И застыл, горделиво выпрямившись, так что бьющее в окно солнце освещало его профиль во всей красе.
Старший бальи что-то быстро проговорил младшему по-голландски – для д’Артаньяна, не владевшего здешним языком, это звучало как нечто похожее на "бре-ке-ке-кекс".
– Бре-ке-ке-кекс… – произнес младший и сломя голову выбежал из комнаты.
Он почти сразу же вернулся, неся что-то перед собой в сжатом кулаке. Передал этот предмет начальнику – д’Артаньян уголком глаза рассмотрел монету.
Держа ее перед собой двумя пальцами вытянутой руки, старший бальи принялся сосредоточенно водить головой вправо-влево, глядя то на монету, то на д’Артаньяна, с гордым видом скрестившего руки на груди.
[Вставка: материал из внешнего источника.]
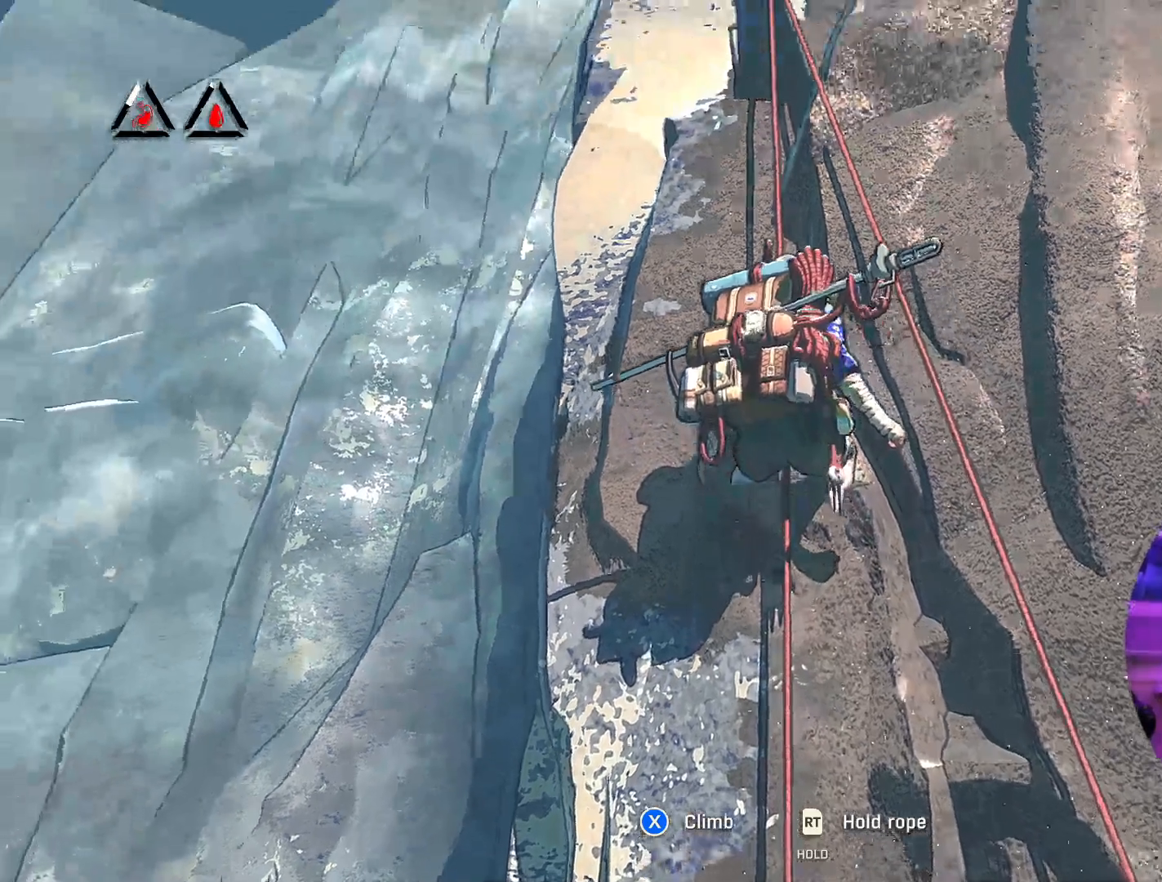
{"buttons": [], "left_stick": "center", "right_stick": "center", "events": [[150, "right_stick", "right"], [300, "right_stick", "up-right"], [450, "right_stick", "center"]]}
Вскоре оба вновь затянули свое "бре-ке-ке-кекс". Не разбирая ни слова, но чуя в интонациях удивление, растерянность, ошеломление – и даже, о радость, некоторое почтение! – д’Артаньян победительно улыбнулся.
И громко произнес, не глядя на них:
– Вы убедились, господа мои? Странно, что не заметили раньше столь очевидного сходства…
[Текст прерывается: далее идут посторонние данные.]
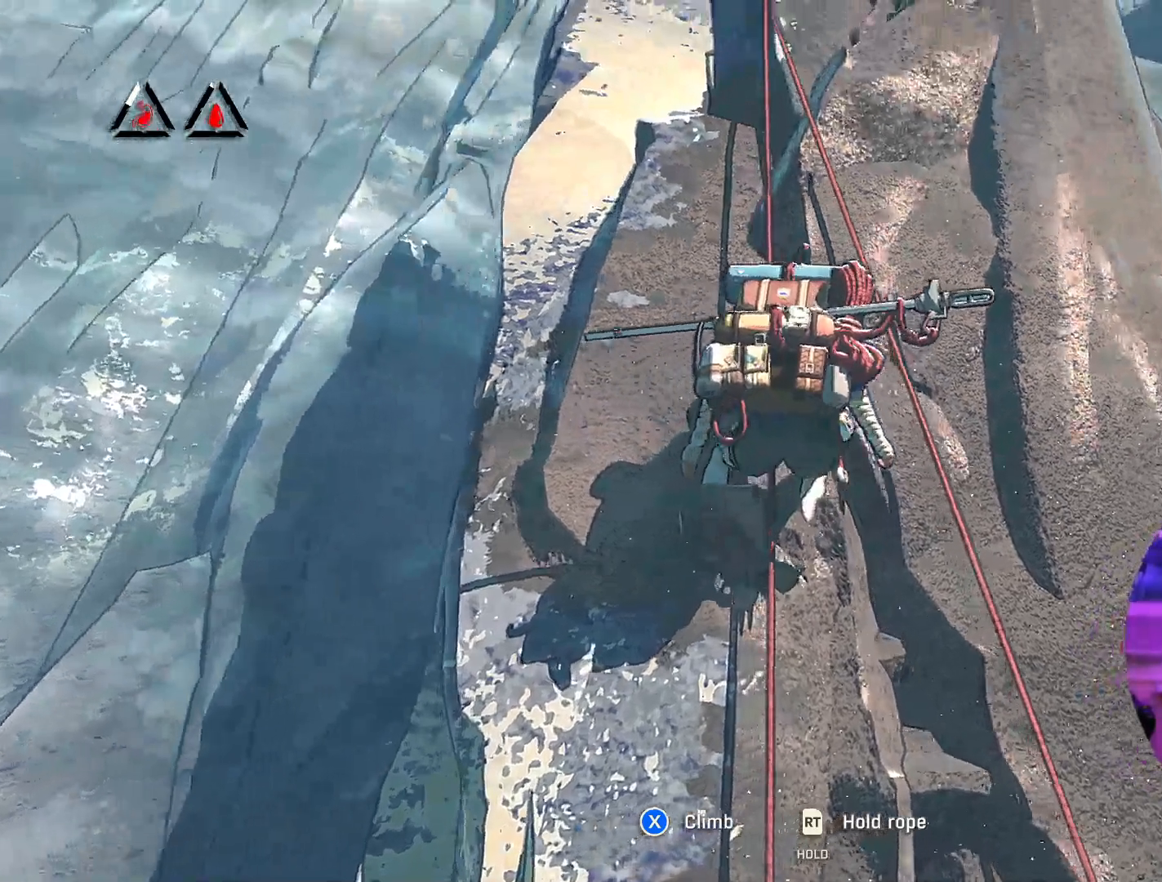
{"buttons": [], "left_stick": "center", "right_stick": "center", "events": []}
– Это так неожиданно… – произнес старший бальи.
– Да уж, я думаю, – сказал д’Артаньян, возвращаясь к столу и бесцеремонно усаживаясь в одно из кресел. – Вы тоже можете сесть, господа, давайте без церемоний… Как вы, должно быть, прекрасно понимаете, я – незаконный сын. Истина требует уточнить, что подобных сыновей у моего великого отца было, как вам, должно быть, известно, превеликое множество… но разве это, черт побери, что-либо меняет? Коли в моих жилах течет та же кровь великого короля, что и у раззаконнейших сыновей! Не законный, но родной! Батюшка меня любил по-настоящему, я помню его ласковые руки и орлиный взор…
– Значит, вы изволите быть протестантом? – осторожно спросил старший бальи, уже совершенно переменившись в лице, – он явно не представлял себе, как держаться со столь неожиданным визитером и что в таком случае следует предпринять.
– Ну конечно, я же говорил, – сказал д’Артаньян уверенно. – Я вырос в… в Лимузене, в старинной и знатной гугенотской семье, мы, бывало, за стол не садились, не оплевав предварительно портрет римского папы…
Зарываться, конечно, не следовало – в глазах обоих его пленителей еще присутствовало некоторое сомнение. Эти двое – не чета простодушному трактирщику из Менга, полиция везде одинакова, и глупцы там попадаются крайне редко. Что бы придумать такое, чтобы уж совершенно поразить их воображение? Ага!
– Во время своих путешествий я частенько встречался с самозванцами самого разного пошиба, господа, – признался он доверительно. – И вынес одно твердое убеждение: всякий раз они сводили дело к тому, что вымогали деньги у городских властей. Позвольте вас заверить, что у меня нет и не было подобных намерений – по которым сразу и изобличают самозванцев. Наоборот, я прибыл сюда, чтобы устроить одно очень серьезное предприятие, о сути которого позвольте уж пока умолчать… но одно могу вам сказать: Нидерланды от этого только разбогатеют. Не желаете ли убедиться?
Он с самым небрежным видом вытянул из кармана тяжеленный кошелек, полученный от Винтера, чье содержимое пока что сохранялось в целости, развязал тесемочки и наклонил замшевый мешок над столешницей.